> Directive 1
Retype the collection entries below precisely, starting from their first line and ending with the line containing "ässä. Tästä", that line included.

Mali, Malaria, and Craiger
This is a simple attempt at sharing my experience as a Fogarty Fellow in Mali, August 2005 - June 2006. I hope you learn a little bit about Mali, Malaria, that idiosincracy known as the Craiger, and a little bit about yourselves as well.
22 January 2006
Poor showing for the Craiger
So 5 posts in two months is not the greatest showing. I mean, one would think that moving back to civilization would afford one more time to post. I guess it is one part actually having some work to do, and 5 parts laziness. I promise I will do better.
So a friend of mine told me about this website for downloading/sharing pictures. It is called Flicker, and I will have a site before you know it. I will let you know the URL very, very soon.
Besides the Christmas and camping thing, there have been some other developments as well:
I am happy to say that after 5 months, I finally am starting my fellowship research, you know, the reason why I decided to take a year off. In a subsequent post I will describe all of the trials and tribulations of my work time here thus far, but I am in a good mood this afternoon, and I don't want to dwell on the negatives to spoil that mood. Suffice it to say that I am doing lab-based work in an Immunology lab here. The work is interesting (looking at the immunology behind severe malaria among other things), but the pace at which it is going is beyond belief. if there is one thing I have learned by doing this fellowship, it is patience.
My family is coming in 1 week to visit me here in Mali. I have a great itinerary planned for them, which includes many of the main sites in Mali that I have yet to see myself (Timbuktu, Pays Dogon, etc.) They will be here for 12 days, and I hope they enjoy it.

> Collection entries
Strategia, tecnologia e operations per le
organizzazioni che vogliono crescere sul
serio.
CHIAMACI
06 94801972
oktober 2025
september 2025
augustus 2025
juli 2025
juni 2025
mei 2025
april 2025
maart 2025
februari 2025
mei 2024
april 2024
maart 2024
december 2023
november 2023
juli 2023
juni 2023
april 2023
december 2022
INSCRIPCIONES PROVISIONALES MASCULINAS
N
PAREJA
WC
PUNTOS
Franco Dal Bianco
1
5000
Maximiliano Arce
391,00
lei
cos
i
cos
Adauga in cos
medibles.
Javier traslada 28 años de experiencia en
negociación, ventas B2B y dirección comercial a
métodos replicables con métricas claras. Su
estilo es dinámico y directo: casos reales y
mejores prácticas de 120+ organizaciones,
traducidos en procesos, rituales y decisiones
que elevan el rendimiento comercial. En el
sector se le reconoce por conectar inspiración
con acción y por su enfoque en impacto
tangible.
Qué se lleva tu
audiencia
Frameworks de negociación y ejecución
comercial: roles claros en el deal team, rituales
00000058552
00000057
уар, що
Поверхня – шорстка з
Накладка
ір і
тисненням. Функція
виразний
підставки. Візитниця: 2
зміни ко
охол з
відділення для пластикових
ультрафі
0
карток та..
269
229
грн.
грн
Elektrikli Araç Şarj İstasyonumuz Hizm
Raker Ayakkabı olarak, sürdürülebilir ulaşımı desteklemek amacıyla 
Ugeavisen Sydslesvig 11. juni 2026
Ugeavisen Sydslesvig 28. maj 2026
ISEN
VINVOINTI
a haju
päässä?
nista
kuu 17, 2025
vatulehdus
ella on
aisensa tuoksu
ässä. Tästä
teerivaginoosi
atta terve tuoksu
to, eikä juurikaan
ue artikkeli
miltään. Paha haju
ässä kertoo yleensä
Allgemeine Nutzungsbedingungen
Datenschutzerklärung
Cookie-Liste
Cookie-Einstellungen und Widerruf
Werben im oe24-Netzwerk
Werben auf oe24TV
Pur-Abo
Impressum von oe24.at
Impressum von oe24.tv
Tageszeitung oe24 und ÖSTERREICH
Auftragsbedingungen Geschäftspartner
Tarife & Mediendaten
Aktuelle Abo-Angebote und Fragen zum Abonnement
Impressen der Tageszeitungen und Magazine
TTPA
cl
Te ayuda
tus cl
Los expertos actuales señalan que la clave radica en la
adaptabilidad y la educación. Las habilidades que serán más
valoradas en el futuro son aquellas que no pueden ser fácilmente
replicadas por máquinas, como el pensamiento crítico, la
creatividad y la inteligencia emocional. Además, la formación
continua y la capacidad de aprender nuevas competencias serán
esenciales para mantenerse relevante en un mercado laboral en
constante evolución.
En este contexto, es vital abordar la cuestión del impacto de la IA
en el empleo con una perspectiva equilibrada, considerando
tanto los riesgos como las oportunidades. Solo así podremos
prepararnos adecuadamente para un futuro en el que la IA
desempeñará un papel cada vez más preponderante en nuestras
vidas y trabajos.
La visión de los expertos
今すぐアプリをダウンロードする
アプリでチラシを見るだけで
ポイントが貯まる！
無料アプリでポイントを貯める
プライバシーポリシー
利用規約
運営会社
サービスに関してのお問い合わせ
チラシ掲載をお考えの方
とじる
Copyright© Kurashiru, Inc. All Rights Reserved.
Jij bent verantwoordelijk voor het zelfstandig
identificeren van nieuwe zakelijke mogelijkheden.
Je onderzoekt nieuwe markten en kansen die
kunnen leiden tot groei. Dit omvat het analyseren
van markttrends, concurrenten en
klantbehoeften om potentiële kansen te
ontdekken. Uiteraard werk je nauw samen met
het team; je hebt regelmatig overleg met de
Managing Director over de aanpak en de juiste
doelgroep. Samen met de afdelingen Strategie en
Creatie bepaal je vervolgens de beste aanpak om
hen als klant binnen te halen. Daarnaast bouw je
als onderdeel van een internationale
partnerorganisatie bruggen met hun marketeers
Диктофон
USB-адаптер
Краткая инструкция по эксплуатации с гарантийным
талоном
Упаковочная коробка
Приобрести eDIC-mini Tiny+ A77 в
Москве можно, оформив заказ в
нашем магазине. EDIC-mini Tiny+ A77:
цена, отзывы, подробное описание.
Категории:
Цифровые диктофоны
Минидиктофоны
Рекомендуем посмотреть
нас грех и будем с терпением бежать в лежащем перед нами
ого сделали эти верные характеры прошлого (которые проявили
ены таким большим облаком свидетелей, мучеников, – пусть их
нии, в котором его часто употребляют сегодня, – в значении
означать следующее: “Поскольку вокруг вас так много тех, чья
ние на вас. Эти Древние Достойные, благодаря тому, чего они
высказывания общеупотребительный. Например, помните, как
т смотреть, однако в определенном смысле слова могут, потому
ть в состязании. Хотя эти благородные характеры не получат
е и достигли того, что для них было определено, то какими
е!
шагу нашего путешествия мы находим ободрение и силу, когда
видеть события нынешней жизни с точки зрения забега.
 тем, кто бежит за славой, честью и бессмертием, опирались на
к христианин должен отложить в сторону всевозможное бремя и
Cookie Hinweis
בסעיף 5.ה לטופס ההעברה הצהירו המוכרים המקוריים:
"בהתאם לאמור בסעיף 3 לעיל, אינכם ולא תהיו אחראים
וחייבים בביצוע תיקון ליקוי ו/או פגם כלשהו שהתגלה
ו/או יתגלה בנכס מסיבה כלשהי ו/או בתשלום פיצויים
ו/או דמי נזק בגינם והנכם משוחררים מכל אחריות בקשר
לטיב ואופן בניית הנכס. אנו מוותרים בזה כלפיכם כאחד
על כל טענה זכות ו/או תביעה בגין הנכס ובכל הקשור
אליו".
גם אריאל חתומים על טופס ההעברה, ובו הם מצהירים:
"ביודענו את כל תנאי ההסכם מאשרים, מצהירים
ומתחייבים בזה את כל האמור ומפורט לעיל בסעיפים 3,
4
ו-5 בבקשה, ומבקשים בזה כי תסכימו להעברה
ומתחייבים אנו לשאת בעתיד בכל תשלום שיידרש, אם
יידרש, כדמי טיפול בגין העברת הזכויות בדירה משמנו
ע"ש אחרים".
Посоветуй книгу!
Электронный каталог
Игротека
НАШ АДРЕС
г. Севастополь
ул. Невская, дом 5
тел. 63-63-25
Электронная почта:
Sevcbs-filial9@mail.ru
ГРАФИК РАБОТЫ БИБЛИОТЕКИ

> Directive 2
Continue the blog post above about the fellowship in Mali from the point where it stops.

> Result 1
Strategia, tecnologia e operations per le
organizzazioni che vogliono crescere sul
serio.
CHIAMACI
06 94801972
oktober 2025
september 2025
augustus 2025
juli 2025
juni 2025
mei 2025
april 2025
maart 2025
februari 2025
mei 2024
april 2024
maart 2024
december 2023
november 2023
juli 2023
juni 2023
april 2023
december 2022
INSCRIPCIONES PROVISIONALES MASCULINAS
N
PAREJA
WC
PUNTOS
Franco Dal Bianco
1
5000
Maximiliano Arce
391,00
lei
cos
i
cos
Adauga in cos
medibles.
Javier traslada 28 años de experiencia en
negociación, ventas B2B y dirección comercial a
métodos replicables con métricas claras. Su
estilo es dinámico y directo: casos reales y
mejores prácticas de 120+ organizaciones,
traducidos en procesos, rituales y decisiones
que elevan el rendimiento comercial. En el
sector se le reconoce por conectar inspiración
con acción y por su enfoque en impacto
tangible.
Qué se lleva tu
audiencia
Frameworks de negociación y ejecución
comercial: roles claros en el deal team, rituales
00000058552
00000057
уар, що
Поверхня – шорстка з
Накладка
ір і
тисненням. Функція
виразний
підставки. Візитниця: 2
зміни ко
охол з
відділення для пластикових
ультрафі
0
карток та..
269
229
грн.
грн
Elektrikli Araç Şarj İstasyonumuz Hizm
Raker Ayakkabı olarak, sürdürülebilir ulaşımı desteklemek amacıyla 
Ugeavisen Sydslesvig 11. juni 2026
Ugeavisen Sydslesvig 28. maj 2026
ISEN
VINVOINTI
a haju
päässä?
nista
kuu 17, 2025
vatulehdus
ella on
aisensa tuoksu
ässä. Tästä

> Result 2
I am rapidly approaching my 6 month anniversary in Mali (4 Feb). I can't believe how fast it has already gone. I am debating extending my stay here in Mali by a month, or leaving, and returning later in the Fall. My decision will depend on 2 factors: if the projects that I am planning have a chance in hell of being done in June/July and if I can leverage some money to return. We shall see.
So that is about it for now. I promise to post more often, not only describing my work and such, but also just life in general. I truly love my experience thus far in Mali, and I would not change a thing (except for that research/work part).
02 January 2006
Christmas in Mali
Let me start out by saying that this was my first ever Christmas away from home. I knew it would be a tough day, and I am glad that I chose to leave Bamako for the weekend leading up to it. As far as New Year’s, do I have a story for you. . . .
First off, Christmas. My American friends Carlos (a Harvard MD/PhD student at the NIH this year studying Leishmaniasis), Matt (the director of Geek Corps, an USAID-funded organization that assists with technology development in 3rd world settings), Ludovich (a friend and colleagues of Matt’s from Chad) and I decided to go camping for Christmas weekend. We had heard of a waterfall/camping area outside of a small village called Siby about an hour north of Bamako that would be perfect. After a hellish Friday morning packing and buying last minute items at the various markets throughout Bamako, we finally headed out in the early afternoon. We finally made it to Siby about an hour later. It was a small town that has recently seen the assistance that tourist dollars can bring: t had a newly paved road, clean streets, and nice “hotels” along the road that backpackers can stay in for $3 a night. While the allure of a hotel with mud brick ovens, err, I mean rooms, was tempting, we elected for the camping near the waterfall.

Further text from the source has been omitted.